– 68 out of 69 Women Parliamentarians Actively Took Part in Parliamentary Proceedings
– 12 Private Members’ Bills Sponsored by Women Members
ISLAMABAD, March 8, 2013: As the first parliamentary year of the incumbent 14th National Assembly is nearing to complete, women legislators performed impressively during nine House sessions asserting themselves in their lawmaking role, according to a Free and Fair Election Network report issued on the International Women’s Day.

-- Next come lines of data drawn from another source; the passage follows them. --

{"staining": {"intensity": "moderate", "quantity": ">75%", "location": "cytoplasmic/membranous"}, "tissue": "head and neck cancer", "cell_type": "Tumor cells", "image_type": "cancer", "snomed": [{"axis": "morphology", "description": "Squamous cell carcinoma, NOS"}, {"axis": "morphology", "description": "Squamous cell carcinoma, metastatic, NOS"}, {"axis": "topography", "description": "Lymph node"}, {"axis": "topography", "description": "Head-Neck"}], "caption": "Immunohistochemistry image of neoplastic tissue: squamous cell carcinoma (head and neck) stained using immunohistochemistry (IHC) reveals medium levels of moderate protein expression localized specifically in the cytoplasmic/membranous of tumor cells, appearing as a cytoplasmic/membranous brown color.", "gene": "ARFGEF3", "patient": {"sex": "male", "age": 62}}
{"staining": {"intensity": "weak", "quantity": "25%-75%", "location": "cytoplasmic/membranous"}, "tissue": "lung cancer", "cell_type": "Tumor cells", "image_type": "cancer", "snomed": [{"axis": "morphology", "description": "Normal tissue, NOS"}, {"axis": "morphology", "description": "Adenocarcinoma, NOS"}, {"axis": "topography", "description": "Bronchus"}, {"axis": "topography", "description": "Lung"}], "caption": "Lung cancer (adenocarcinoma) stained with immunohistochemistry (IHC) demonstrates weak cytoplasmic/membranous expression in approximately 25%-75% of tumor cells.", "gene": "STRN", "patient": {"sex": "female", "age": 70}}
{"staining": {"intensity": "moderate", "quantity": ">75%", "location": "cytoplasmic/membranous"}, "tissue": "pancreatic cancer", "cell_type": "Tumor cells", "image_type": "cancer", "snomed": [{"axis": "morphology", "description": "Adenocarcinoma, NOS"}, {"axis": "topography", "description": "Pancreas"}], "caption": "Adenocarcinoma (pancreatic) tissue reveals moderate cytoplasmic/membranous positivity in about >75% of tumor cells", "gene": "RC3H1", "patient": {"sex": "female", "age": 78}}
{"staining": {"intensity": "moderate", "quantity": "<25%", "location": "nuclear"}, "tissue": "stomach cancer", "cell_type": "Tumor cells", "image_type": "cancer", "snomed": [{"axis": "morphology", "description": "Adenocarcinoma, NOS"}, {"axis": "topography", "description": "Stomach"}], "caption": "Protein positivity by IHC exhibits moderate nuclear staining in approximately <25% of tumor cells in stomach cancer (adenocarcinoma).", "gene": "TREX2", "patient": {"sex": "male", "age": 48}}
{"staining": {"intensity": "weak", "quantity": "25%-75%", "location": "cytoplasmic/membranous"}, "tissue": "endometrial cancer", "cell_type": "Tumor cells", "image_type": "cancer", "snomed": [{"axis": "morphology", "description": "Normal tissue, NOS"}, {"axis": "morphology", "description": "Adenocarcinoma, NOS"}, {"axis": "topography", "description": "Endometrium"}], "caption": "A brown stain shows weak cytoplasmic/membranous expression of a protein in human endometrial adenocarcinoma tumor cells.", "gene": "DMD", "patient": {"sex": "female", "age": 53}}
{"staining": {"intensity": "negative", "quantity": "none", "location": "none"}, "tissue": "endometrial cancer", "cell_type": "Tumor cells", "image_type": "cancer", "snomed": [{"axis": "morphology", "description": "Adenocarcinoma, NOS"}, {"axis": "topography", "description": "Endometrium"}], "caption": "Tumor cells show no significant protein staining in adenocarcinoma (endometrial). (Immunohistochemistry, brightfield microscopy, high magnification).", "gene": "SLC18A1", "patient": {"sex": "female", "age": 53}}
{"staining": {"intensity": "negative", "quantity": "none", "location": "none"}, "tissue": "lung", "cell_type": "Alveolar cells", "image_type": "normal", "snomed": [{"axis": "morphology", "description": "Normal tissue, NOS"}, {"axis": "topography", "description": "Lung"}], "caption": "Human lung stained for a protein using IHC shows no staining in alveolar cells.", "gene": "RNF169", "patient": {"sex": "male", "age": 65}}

Women parliamentarians played an active role in the lawmaking process by submitting 12 private member bills (six singly and six jointly with their colleagues). These bills focused of issues pertaining to governance, human rights, democracy and political development. Similarly, women parliamentarians, singly, submitted 20 resolutions, 14 calling attention notices, 1,383 questions, 22 motions under rule 259 and raised 64 points of order during the reporting period.
The on-floor performance of women parliamentarians is based upon FAFEN data (June, 2013 till March, 2014) gathered from direct observation of the NA proceedings.
Women members occupy one-fifth of the National Assembly’s seats. Currently, there are total of 340 members – 60 on reserved seats, eight through direct elections and one on minority reserved seat. As many as 68 women legislators actively participated in the parliamentary proceedings either by submitting agenda on Orders of the Day or taking part in the on-floor details.
Overall women tabled 12 legislations – six singly and six jointly collaborating with their male colleagues. Half of the resolutions tabled in the nine sessions (44 of total 88) were sponsored by women MNAs – 20 singly and 24 jointly. Women were active in conducting oversight of government ministries and departments by submitting 1,383 questions and 54 calling attention notices (CANs) on the agenda. To hold discussions on public issues, they submitted 25 motions (under Rule 259).
During the reporting period, women parliamentarians sponsored nearly half of the resolutions tabled in the assembly – 44 of total 88 – either singly or jointly with their male and female colleagues. Similarly, they submitted 25 motions under rule 259, of which 20 were submitted singly by female parliamentarians, two jointly with other female colleagues and three with male legislators of the assembly.
In terms of executive oversight, fourteen calling attention notices were solely submitted by women parliamentarians, while 40 notices were jointly tabled with their male counterparts. Similarly, during the Question Hour, female parliamentarian’s contributed a fair share in by submitting 40% (1,383) of the total questions – 3,428, in the House. Belum Husnain (129) and Nafeesa Inayatullah Khan Khattak (103) asked the most number of questions.
Besides their on-floor performance, women MPAs are also active in running government affairs with some ministerial portfolio assigned to women MNAs. State Ministry for National Health Services, Regulations and Coordination, and Information Technology are assigned to women MNAs. Similarly, the Parliamentary Secretaries for Interior and Narcotics Control and Petroleum and Natural Resources are women MNAs while the Standing Committee on Information, Broadcasting and National Heritage is also being chaired by a woman.
Pakistan is ranked better in terms of women representation in prime legislative houses. According to a recent report by the Inter-Parliamentary Union (IPU) on the comparison of representation of women parliamentarians in lower houses in various countries, Pakistan ranks at 66 – a higher proportion than some of its regional neighbors such as Bangladesh (ranked 71), India (ranked 108) and Sri Lanka (ranked 130). Though, 18 women were directly elected in the last 13th National Assembly, it has decreased to eight for the current National Assembly. Pakistan Peoples’ Party Parliamentarian (PPPP) has won five direct women seats and Pakistan Muslim League-Nawaz (PML-N) three.